Let $(X,\mathcal{M},\mu)$ be any positive measure space. Suppose $f \in \mathcal{L}(X,\mathcal{M},\mu)$. Prove that $f(x)$ must be finite $\mu$-almost everywhere.
I have defined a set $$E_n= [{x\in X : |f(x)|\geq n}]$$ which is a measurable set, and have that $$ \int_{E_n}{|f|}d\mu \leq \int_{X}{|f|}d\mu = C$$ for some constant C. At some point I'll have to take the limit of $n$ as $n$ approaches $\infty$, while at the same time using the fact that $E_\infty \subset E_n$. I am unsure of the details or whether this approach is correct.
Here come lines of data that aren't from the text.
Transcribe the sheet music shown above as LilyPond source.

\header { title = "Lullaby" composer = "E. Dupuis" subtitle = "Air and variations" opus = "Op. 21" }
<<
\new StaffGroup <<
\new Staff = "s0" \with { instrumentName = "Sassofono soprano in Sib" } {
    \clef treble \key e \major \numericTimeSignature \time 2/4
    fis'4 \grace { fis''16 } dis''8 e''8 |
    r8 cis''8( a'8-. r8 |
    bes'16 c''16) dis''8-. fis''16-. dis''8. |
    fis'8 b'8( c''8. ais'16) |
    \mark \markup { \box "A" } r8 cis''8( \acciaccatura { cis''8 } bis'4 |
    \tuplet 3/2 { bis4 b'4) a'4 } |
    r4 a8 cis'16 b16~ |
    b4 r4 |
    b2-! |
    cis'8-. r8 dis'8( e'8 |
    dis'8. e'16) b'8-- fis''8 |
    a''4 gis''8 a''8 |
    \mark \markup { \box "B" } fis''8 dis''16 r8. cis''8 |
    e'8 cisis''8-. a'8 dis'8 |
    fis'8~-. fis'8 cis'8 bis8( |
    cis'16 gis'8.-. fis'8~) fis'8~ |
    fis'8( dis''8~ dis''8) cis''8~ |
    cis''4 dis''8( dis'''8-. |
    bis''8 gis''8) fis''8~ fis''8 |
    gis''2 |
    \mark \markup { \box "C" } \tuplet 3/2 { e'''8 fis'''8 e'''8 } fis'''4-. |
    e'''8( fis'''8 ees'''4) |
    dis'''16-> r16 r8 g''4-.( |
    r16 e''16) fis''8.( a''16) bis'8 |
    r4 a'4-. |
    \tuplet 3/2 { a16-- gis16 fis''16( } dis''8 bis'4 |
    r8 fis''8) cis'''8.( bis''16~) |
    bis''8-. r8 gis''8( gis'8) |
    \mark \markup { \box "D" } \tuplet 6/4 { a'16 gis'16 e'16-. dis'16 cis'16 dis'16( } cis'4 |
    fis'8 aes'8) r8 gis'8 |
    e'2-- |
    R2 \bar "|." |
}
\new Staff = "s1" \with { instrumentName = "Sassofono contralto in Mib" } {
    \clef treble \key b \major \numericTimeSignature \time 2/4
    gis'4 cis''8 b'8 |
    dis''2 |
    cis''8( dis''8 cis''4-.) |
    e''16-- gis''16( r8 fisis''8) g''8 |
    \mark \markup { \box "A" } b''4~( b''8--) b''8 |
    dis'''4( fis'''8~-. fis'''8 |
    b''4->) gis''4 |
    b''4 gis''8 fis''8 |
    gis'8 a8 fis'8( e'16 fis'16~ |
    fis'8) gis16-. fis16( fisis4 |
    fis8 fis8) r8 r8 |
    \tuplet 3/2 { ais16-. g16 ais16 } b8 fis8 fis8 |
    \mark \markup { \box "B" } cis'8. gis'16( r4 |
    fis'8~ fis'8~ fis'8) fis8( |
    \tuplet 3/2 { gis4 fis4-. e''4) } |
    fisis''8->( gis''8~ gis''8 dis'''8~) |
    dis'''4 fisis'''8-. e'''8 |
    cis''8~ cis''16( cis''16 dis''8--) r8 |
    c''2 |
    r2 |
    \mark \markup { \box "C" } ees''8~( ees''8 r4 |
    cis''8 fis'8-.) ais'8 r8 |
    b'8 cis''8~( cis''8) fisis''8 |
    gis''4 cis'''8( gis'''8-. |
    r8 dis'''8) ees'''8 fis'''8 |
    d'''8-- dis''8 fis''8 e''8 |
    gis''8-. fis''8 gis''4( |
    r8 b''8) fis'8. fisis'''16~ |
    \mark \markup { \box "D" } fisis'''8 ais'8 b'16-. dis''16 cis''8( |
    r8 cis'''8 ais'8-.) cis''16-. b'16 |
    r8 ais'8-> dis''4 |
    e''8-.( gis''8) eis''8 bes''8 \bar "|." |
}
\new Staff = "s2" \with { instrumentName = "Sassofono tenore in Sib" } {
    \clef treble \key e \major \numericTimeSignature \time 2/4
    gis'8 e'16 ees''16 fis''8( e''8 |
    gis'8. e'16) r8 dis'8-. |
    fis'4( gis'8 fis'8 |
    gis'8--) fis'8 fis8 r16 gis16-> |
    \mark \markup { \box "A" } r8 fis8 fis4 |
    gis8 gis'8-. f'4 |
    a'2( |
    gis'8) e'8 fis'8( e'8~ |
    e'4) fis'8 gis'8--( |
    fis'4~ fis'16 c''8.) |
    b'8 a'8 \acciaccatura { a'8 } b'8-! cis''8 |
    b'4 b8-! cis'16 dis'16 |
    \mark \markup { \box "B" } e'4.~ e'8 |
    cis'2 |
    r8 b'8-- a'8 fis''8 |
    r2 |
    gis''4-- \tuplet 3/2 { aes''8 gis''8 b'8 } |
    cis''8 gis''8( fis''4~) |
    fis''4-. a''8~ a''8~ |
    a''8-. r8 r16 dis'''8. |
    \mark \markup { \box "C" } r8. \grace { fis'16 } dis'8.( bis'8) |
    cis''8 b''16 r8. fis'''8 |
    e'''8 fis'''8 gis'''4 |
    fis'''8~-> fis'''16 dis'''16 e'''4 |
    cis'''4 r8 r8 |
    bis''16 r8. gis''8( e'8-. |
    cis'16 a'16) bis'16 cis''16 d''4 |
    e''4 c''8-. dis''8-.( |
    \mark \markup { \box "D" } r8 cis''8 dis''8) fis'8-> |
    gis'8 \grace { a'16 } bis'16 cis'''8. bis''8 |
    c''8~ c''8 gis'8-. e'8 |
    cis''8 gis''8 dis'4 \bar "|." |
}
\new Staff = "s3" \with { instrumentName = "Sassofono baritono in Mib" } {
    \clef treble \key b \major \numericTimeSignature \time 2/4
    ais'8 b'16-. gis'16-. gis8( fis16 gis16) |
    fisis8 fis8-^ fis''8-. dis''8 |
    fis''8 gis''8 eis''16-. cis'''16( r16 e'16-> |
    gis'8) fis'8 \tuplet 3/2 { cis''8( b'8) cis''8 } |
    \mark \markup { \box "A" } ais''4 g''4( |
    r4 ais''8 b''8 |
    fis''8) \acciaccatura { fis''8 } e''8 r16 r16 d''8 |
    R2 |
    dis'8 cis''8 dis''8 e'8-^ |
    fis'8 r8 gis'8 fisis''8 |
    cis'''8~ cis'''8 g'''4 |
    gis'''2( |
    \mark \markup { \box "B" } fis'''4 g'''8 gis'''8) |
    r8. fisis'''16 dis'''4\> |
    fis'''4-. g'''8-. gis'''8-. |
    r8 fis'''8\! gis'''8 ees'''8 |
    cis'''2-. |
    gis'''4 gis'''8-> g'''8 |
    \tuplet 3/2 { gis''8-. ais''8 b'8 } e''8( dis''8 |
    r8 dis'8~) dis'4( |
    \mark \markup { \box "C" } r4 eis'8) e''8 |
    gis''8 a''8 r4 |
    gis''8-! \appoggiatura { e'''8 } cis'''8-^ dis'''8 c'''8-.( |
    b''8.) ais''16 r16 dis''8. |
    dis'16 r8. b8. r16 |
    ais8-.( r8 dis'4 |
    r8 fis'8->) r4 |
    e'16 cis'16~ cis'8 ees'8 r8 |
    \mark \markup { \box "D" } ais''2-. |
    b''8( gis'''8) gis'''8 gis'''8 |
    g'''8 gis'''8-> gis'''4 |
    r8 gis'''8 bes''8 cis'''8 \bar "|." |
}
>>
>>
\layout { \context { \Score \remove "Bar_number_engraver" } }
Consider $n \chi _{E_n}$. Now for all $x$ in $E_n$ we have that $n\chi_{E_n}(x)=n\le |f(x)|$, using that the integral is monotone, we have
$$n \mu (E_n)=\int_X n\chi_{E_n} d\mu\le \int_{E_n} |f| d\mu\le \int_X|f|d\mu=C, $$
so, $\mu (E_n) \le C/n$. Set $E=\bigcap E_n$, i.e., $x$ belongs to $E$ iff $|f(x)|=\infty$. Then
$$0\le \mu(E)\le \mu(E_n )\le C/n,$$
letting $n\to \infty$, $\mu(E)=0$, that is, $f$ is finite $\mu$-a.e.